Diventano un altro, faticoso, passo nel mio cammino personale, di vita e marziale, incontro ad un tramonto che sarà bellissimo.
“Non
esistono testimoni tanto terribili o accusatori impalcabili, quanto la
coscienza che abita nell’animo di ciascuno”
(Polibio)
1 Personalmente, cresciuto in una famiglia economicamente
modesta; in anni in cui frugalità e rispetto dell’uso consapevole erano valori
ancora ampiamente diffusi; formatomi, tra il ’68 e gli studi e la militanza
politica prima ed il percorso Gestalt dopo, una coscienza sobria e capace di
dialogare con me stesso senza proiettare sugli altri le mie mancanze e
debolezze; non sento un gran che di aspirazioni modaiole e consumistiche, di
concorrenza con le altrui vanità.

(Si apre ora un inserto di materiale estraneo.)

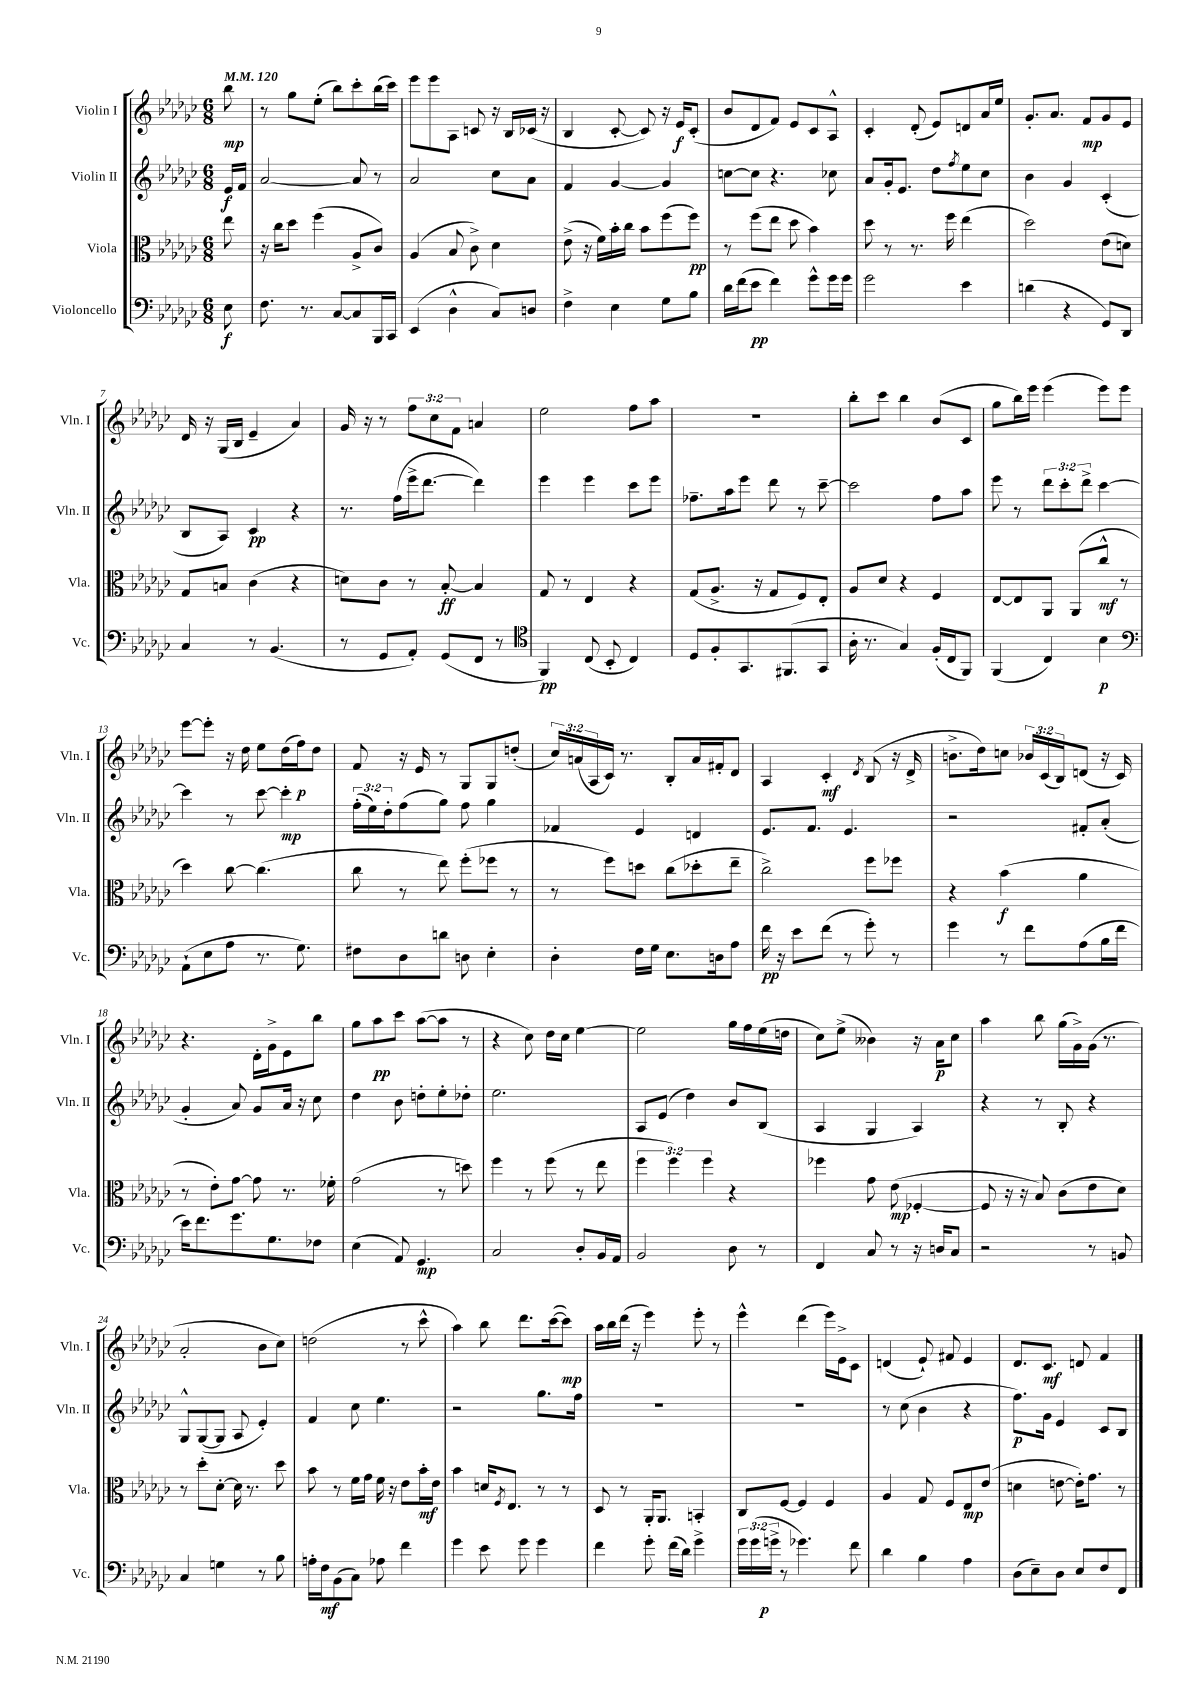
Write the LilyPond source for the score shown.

<<
\new StaffGroup <<
\new Staff = "s0" \with { instrumentName = "Violin I" shortInstrumentName = "Vln. I" } {
    \clef treble \key ges \major \numericTimeSignature \time 6/8 \override Staff.TupletNumber.text = #tuplet-number::calc-fraction-text \partial 8 \tempo 4 = 120
    bes''8\mp |
    r8 ges''8 ees''8-.( bes''8) ces'''8-. bes''16( ces'''16) |
    ees'''8 ees'''8 aes8 c'8 r16 bes16 ces'16( r16 |
    bes4 ces'8~-. ces'8) r16 ees'16\f ces'8-.( |
    bes'8 des'8 f'8) ees'8 ces'8 aes8-^ |
    ces'4-. des'8-.( ees'8) d'8 aes'16 ees''16 |
    ges'8.-. aes'8. f'8\mp ges'8 ees'8 |
    des'16 r16 ges16( bes16 ees'4-- aes'4) |
    ges'16 r16 r8 \tuplet 3/2 { f''8 ces''8 f'8 } a'4 |
    ees''2 f''8 aes''8 |
    R2. |
    bes''8-. ces'''8 bes''4 bes'8( ces'8 |
    ges''8 bes''16) ees'''16 ees'''4( ees'''8) ees'''8 |
    ees'''8~ ees'''8-. r16 des''16 ees''8 des''16( f''16\p) des''8 |
    f'8 r16 ees'16 r8 ges8 ges8 d''8-.( |
    \tuplet 3/2 { ces''16) a'16( aes16 } ces'16) r8. bes8-. a'16 fis'16-. des'8 |
    aes4 ces'4-.\mf \acciaccatura { des'8 } bes8( r16 des'16-> |
    b'8.-> des''16) c''8 \tuplet 3/2 { bes'16 ces'16( bes16) } d'8( r16 ces'16) |
    r4. des'16-. ges'16-> ees'8 bes''8 |
    ges''8 aes''8\pp ces'''8 aes''8~( aes''8 r8 |
    r4 ces''8) des''16 ces''16 ees''4~ |
    ees''2 ges''16 f''16 ees''16( d''16 |
    ces''8) ees''8->( beses'4) r16 aes'16\p ces''8 |
    aes''4 bes''8 ges''16( ges'16->) ges'16( r8. |
    aes'2-. bes'8 ces''8) |
    d''2( r8 ces'''8-^ |
    aes''4) bes''8 des'''8. ces'''16~( ces'''8\mp) |
    aes''16 bes''16 des'''16( r16 ees'''4) ees'''8-. r8 |
    ees'''4-^ des'''4( ees'''16) ees'16-> ces'8 |
    d'4( ees'8-!) fis'8 ees'4 |
    des'8. ces'8.\mf d'8 f'4 \bar "|." |
}
\new Staff = "s1" \with { instrumentName = "Violin II" shortInstrumentName = "Vln. II" } {
    \clef treble \key ges \major \numericTimeSignature \time 6/8 \override Staff.TupletNumber.text = #tuplet-number::calc-fraction-text \partial 8
    ees'16\f f'16 |
    aes'2~ aes'8 r8 |
    aes'2 ces''8 aes'8 |
    f'4 ges'4~ ges'4 |
    c''8~ c''8 r4. ces''8 |
    aes'8 ges'16-. ees'8. des''8 \acciaccatura { f''8 } ees''8 ces''8 |
    bes'4 ges'4 ces'4-.( |
    bes8 aes8) ces'4\pp r4 |
    r8. f''16( ees'''16-> des'''8.~ des'''4) |
    ees'''4 ees'''4 ces'''8 ees'''8 |
    fes''8.-- aes''16 ees'''8 des'''8 r8 ces'''8~-- |
    ces'''2 f''8 aes''8 |
    ees'''8 r8 \tuplet 3/2 { des'''8 ces'''8-. des'''8-> } ces'''4~ |
    ces'''4 r8 ces'''8~ ces'''4-.\mp |
    \tuplet 3/2 { f''16-.( ees''16) des''16-. } f''8( ges''8) f''8 ges''4 |
    fes'4 ees'4 d'4 |
    ees'8. f'8. ees'4. |
    r2 fis'8-. aes'8-.( |
    ges'4-. aes'8) ges'8 aes'16 r16 ces''8 |
    des''4 bes'8 d''8-. ees''8-. des''8-. |
    ees''2. |
    aes8 ees'8( des''4) bes'8 bes8( |
    aes4 ges4 aes4) |
    r4 r8 bes8-. r4 |
    ges8-^ ges8~( ges8 aes8 ees'4-.) |
    f'4 ces''8 ees''4. |
    r2 ges''8. f''16 |
    R2. |
    R2. |
    r8 ces''8( bes'4 r4 |
    f''8.\p) ges'16 ees'4 ces'8 bes8 \bar "|." |
}
\new Staff = "s2" \with { instrumentName = "Viola" shortInstrumentName = "Vla." } {
    \clef alto \key ges \major \numericTimeSignature \time 6/8 \override Staff.TupletNumber.text = #tuplet-number::calc-fraction-text \partial 8
    ees''8 |
    r16 ces''16 des''8 f''4( aes8-> ces'8) |
    aes4( bes8 ces'8->) des'4 |
    ees'8->( r16 f'16) bes'16-. ces''16 bes'8 f''8( f''8\pp) |
    r8 f''8( ees''8 des''8 bes'4) |
    des''8 r8 r8. f''16 ees''4( |
    des''2) ees'8( d'8) |
    ges8 b8 ces'4( r4 |
    d'8) ces'8 r8 bes8~-.\ff bes4 |
    ges8 r8 ees4 r4 |
    ges8( aes8.-> r16 ges8 f8) ees8-. |
    aes8 des'8 r4 f4 |
    ees8~ ees8 aes,8 aes,8( ces''8-^\mf r8 |
    des''4) ces''8~ ces''4.( |
    ces''8 r8 ees''8) f''8-.( fes''8 r8 |
    r8 f''8) d''8 ces''8( des''8-. ees''8-- |
    ces''2->) f''8 fes''8 |
    r4 bes'4\f( aes'4 |
    r8 ees'8-.) ges'8~ ges'8 r8. fes'16-. |
    ges'2( r8 d''8) |
    f''4 r8 f''8( r8 ees''8 |
    \tuplet 3/2 { f''4 f''4) f''4 } r4 |
    fes''4 ges'8 ees'8\mp( fes4~-. |
    fes8 r16 r16 bes8) ces'8( ees'8 des'8) |
    r8 des''8-. des'8~-. des'16 r8. des''8 |
    bes'8 r8 f'16 ges'16 f'16 r16 ees'8 bes'16-.\mf ees'16 |
    bes'4 d'16 \acciaccatura { f8 } ees8. r8 r8 |
    des8 r8 aes,16-. aes,8. b,4-. |
    ces8 f8~ f4 f4 |
    aes4 ges8 f8 ees8\mp ees'8( |
    d'4 e'8~ e'16-.) ges'8. r8 \bar "|." |
}
\new Staff = "s3" \with { instrumentName = "Violoncello" shortInstrumentName = "Vc." } {
    \clef bass \key ges \major \numericTimeSignature \time 6/8 \override Staff.TupletNumber.text = #tuplet-number::calc-fraction-text \partial 8
    ees8\f |
    f8. r8. ces8~ ces8 bes,,16 ces,16 |
    ees,4( des4-^ ces8) d8 |
    f4-> ees4 ges8 bes8 |
    des'16 f'16( ees'8\pp f'4) ges'8-^ ges'16 ges'16 |
    ges'2 ees'4 |
    d'4( r4 ges,8) des,8 |
    ces4 r8 bes,4.( |
    r8 ges,8 aes,8-.) ges,8( f,8 r8 |
    \clef tenor f,4\pp) ces8( bes,8-. ces4) |
    des8 f8-. ges,8. fis,8.( ges,8 |
    aes16-. r8. ges4) f16-.( ces16 f,8) |
    f,4( ces4) bes4\p |
    \clef bass aes,8-!( ees8 aes8 r8. ges8.) |
    fis8 des8 d'8 d8 ees4-. |
    des4-. f16 ges16 ees8. d16 aes8 |
    f'16\pp r16 ees'8 f'8( r8 ges'8-.) r8 |
    ges'4 r8 f'8 aes8( bes16 f'16 |
    ees'16) f'8. ges'8. ges8. fes8 |
    ees4( aes,8) ges,4.\mp |
    ces2 des8-. bes,16 aes,16 |
    bes,2 des8 r8 |
    f,4 ces8 r8 r16 d16 ces8 |
    r2 r8 b,8 |
    ces4 g4 r8 bes8 |
    a16-. f16\mf bes,8( ces8) aes8 f'4 |
    ges'4 ees'8 ges'8 ges'4 |
    f'4 ges'8-. f'16( des'16) ges'4-> |
    \tuplet 3/2 { ges'16 ges'16( g'16->\p } r8 ges'4.) f'8 |
    des'4 bes4 aes4 |
    des8( ees8--) des8 ees8 f8 f,8 \bar "|." |
}
>>
>>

Ma pensando a chi ne è succube, a chi vive “un doloroso raffronto tra se stessi e gli
altri, raffronto che può essere vissuto come svalutazione di sé” (Gli
Enneatipi nella Psicoterapia, di C. Naranjo), mi sovviene un’espressione di
Indro Montanelli: “Quando un italiano
vede passare una macchina di lusso, il suo primo stimolo non è averne una anche
lui, ma tagliarle le gomme”.
Anche perché, salvo per i “figli di papà”, averne una
comporterebbe scelte, rischi, stili di vita frenetici, anche opere di malaffare
certo, per cui, comunque, si ha da correre dei pericoli, si ha da “mettersi in
ballo” .. si ha da avere, nella legalità o fuori, comunque ardire e coraggio e
spirito d’iniziativa.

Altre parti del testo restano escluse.